What lines of the listing below contain the word "shows"? Copy each of them out.

[AVAILABLE DATA]
^^^^^^^^^^^^^^^^

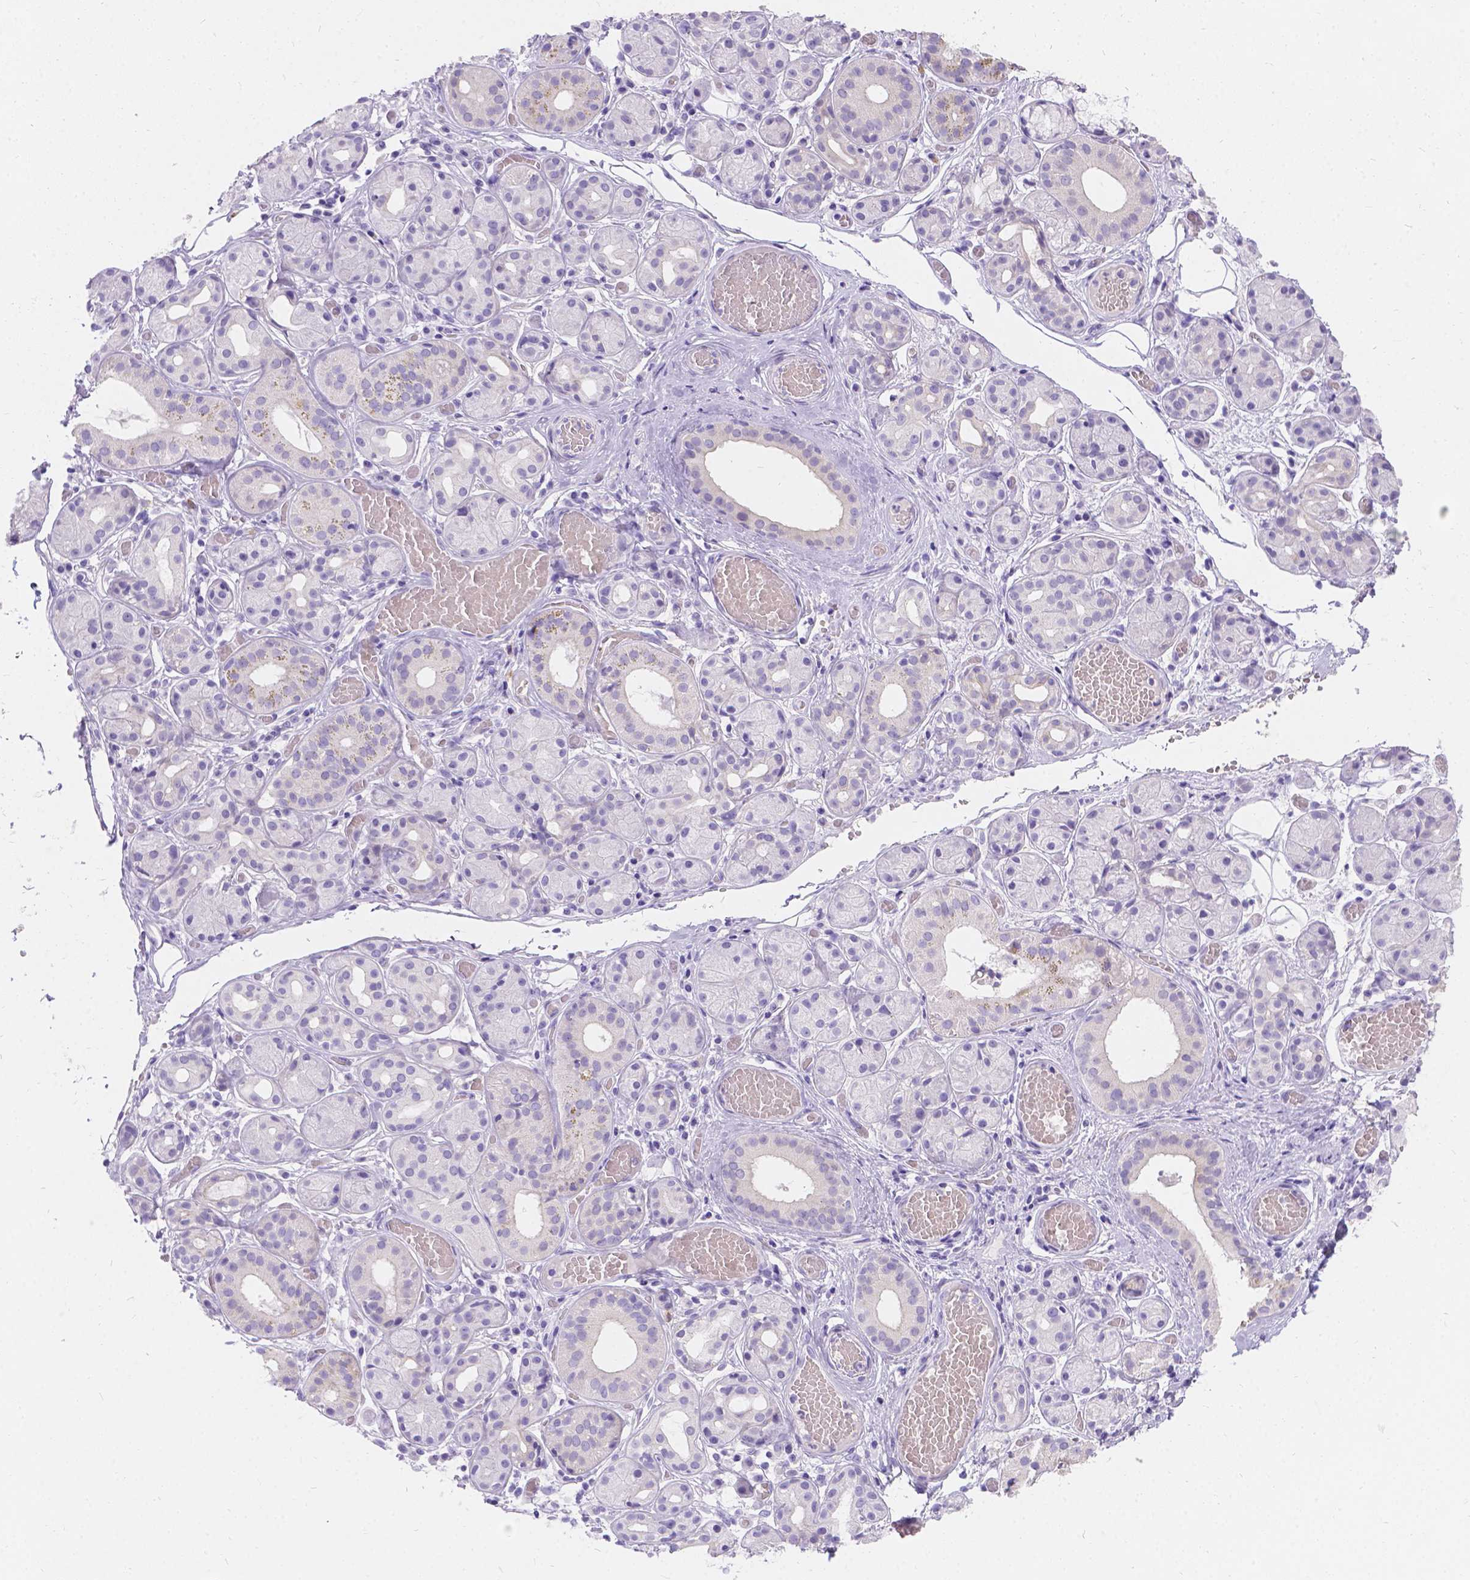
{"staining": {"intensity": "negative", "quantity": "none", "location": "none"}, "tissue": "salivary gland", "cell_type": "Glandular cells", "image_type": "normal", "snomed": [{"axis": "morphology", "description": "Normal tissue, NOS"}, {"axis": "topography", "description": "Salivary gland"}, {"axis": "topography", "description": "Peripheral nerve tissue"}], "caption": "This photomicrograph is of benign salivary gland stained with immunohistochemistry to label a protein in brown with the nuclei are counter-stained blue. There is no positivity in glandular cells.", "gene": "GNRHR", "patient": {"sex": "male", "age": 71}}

^^^^^^^^^^^^^^^^

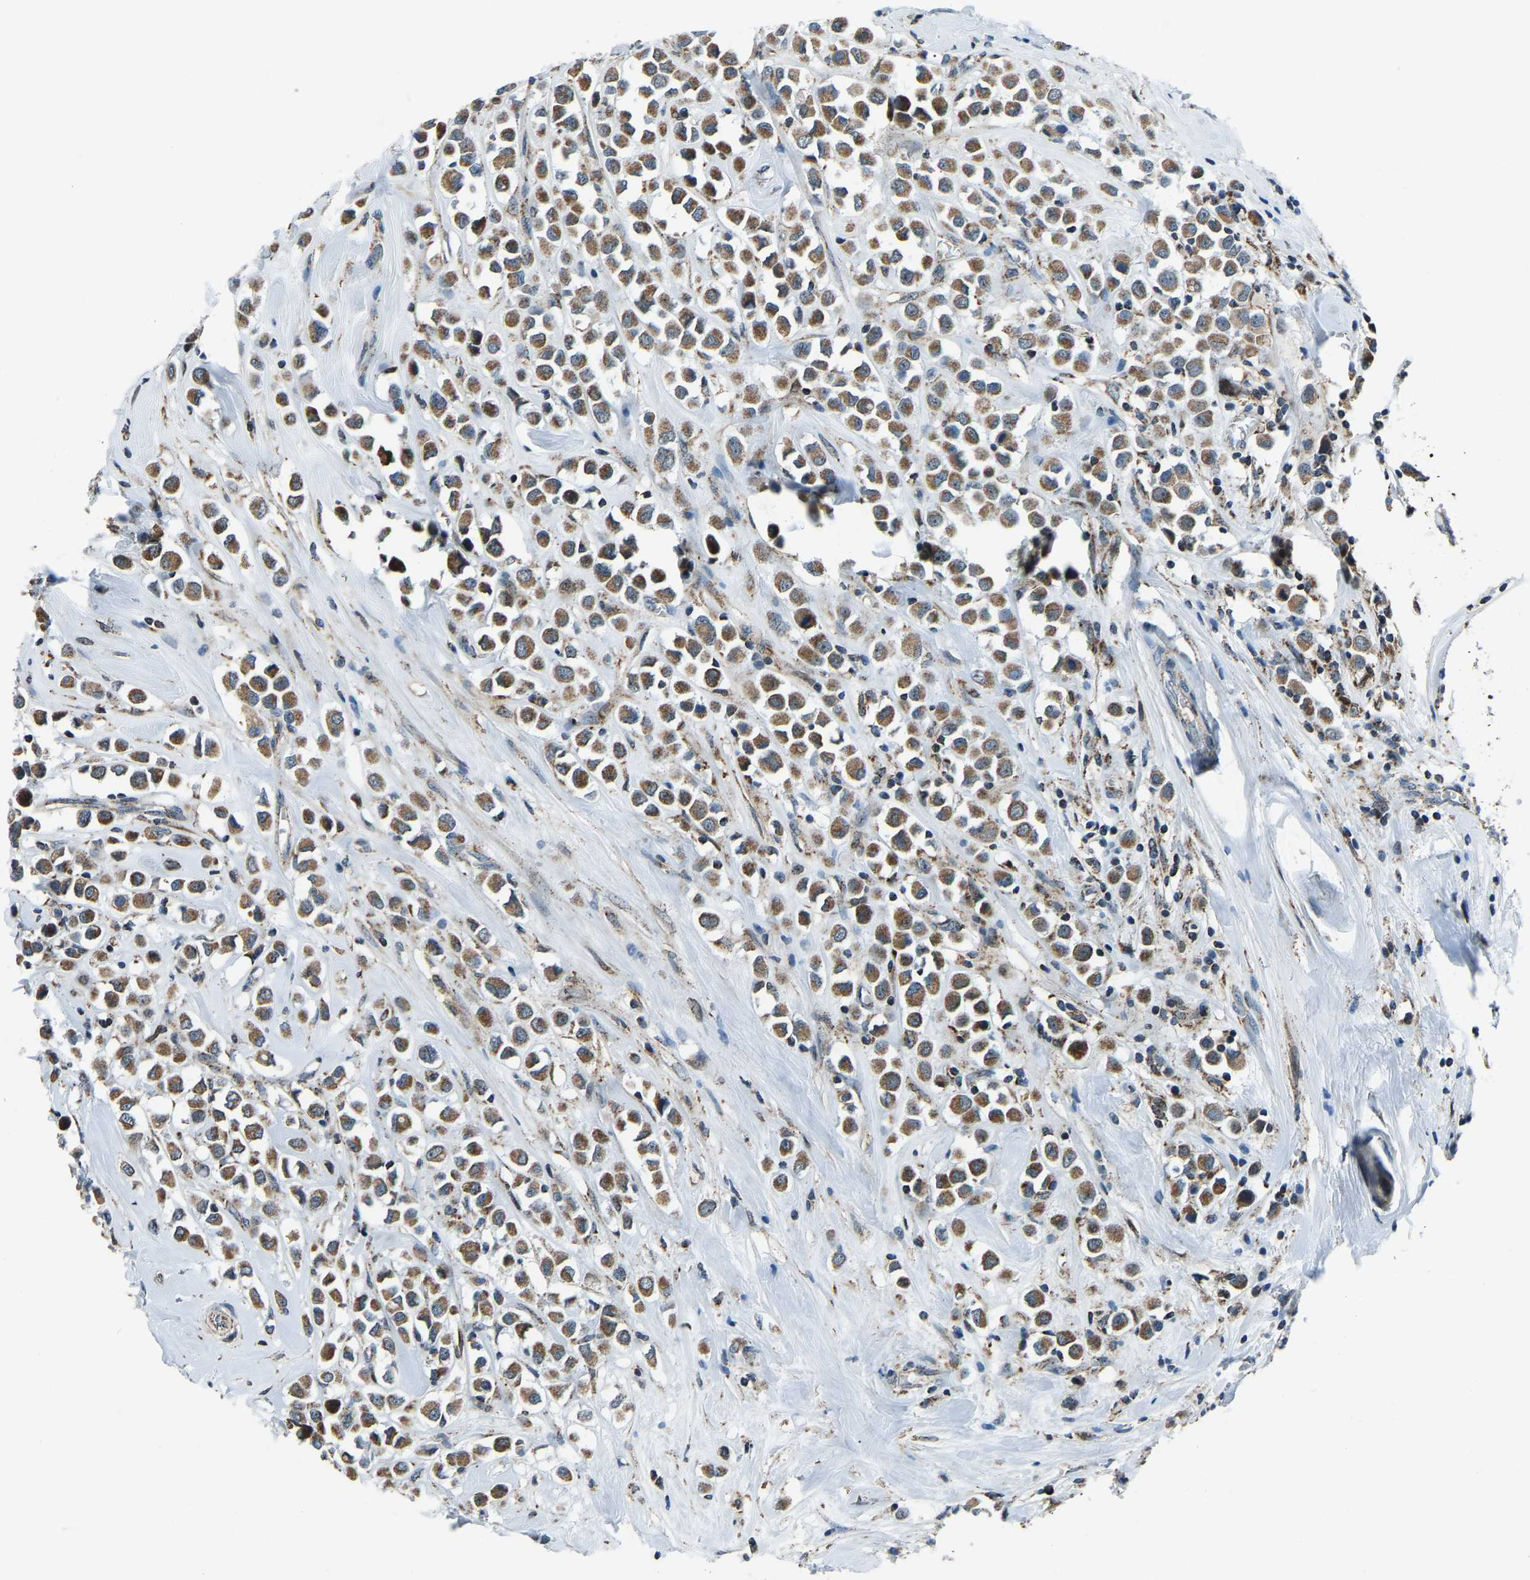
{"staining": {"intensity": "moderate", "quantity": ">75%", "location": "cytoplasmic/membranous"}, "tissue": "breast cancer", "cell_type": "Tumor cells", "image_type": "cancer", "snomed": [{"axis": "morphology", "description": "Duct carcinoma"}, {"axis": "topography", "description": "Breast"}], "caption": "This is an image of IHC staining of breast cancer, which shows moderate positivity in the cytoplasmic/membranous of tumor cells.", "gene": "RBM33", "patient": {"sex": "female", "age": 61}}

^^^^^^^^^^^^^^^^

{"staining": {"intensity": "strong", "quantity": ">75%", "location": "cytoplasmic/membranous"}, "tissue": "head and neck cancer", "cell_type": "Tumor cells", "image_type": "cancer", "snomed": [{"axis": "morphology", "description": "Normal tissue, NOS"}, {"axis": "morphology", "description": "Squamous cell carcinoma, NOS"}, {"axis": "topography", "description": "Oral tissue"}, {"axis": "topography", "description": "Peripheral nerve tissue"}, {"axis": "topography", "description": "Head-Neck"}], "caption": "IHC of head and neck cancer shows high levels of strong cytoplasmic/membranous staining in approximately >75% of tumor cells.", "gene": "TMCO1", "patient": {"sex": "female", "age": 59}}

^^^^^^^^^^^^^^^^

[ANSWER TO THIS EXERCISE]
{"staining": {"intensity": "moderate", "quantity": ">75%", "location": "cytoplasmic/membranous"}, "tissue": "breast cancer", "cell_type": "Tumor cells", "image_type": "cancer", "snomed": [{"axis": "morphology", "description": "Duct carcinoma"}, {"axis": "topography", "description": "Breast"}], "caption": "This is an image of IHC staining of breast cancer, which shows moderate positivity in the cytoplasmic/membranous of tumor cells.", "gene": "RBM33", "patient": {"sex": "female", "age": 61}}
{"staining": {"intensity": "strong", "quantity": ">75%", "location": "cytoplasmic/membranous"}, "tissue": "head and neck cancer", "cell_type": "Tumor cells", "image_type": "cancer", "snomed": [{"axis": "morphology", "description": "Normal tissue, NOS"}, {"axis": "morphology", "description": "Squamous cell carcinoma, NOS"}, {"axis": "topography", "description": "Oral tissue"}, {"axis": "topography", "description": "Peripheral nerve tissue"}, {"axis": "topography", "description": "Head-Neck"}], "caption": "IHC of head and neck cancer shows high levels of strong cytoplasmic/membranous staining in approximately >75% of tumor cells.", "gene": "TMCO1", "patient": {"sex": "female", "age": 59}}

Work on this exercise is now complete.